# BRIEF
Edit the entries below so that "label" becomes "name" wherever it occurs, with no other changes. Leave the pictures out.

# LISTED RECORDS
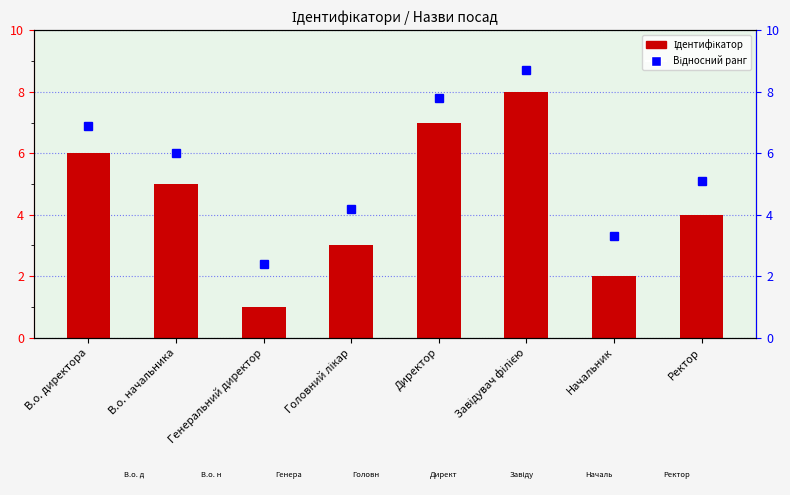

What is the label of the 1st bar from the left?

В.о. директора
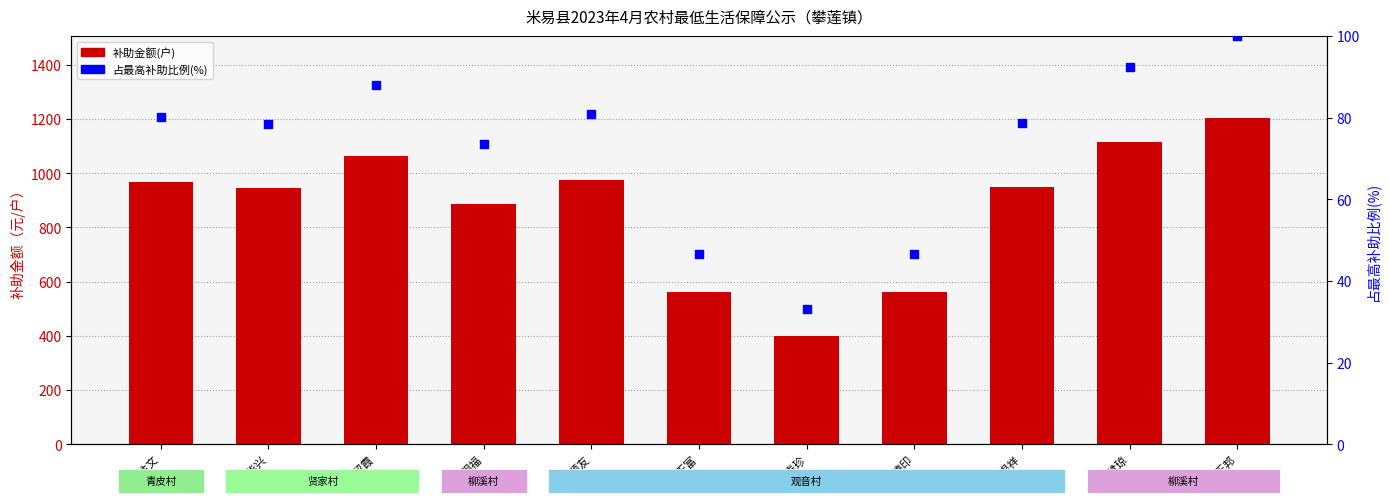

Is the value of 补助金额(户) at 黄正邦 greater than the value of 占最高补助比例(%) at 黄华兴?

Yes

# TASK RESPONSE
What is the name of the 1st bar from the left?

В.о. директора

Is the value of 补助金额(户) at 黄正邦 greater than the value of 占最高补助比例(%) at 黄华兴?

Yes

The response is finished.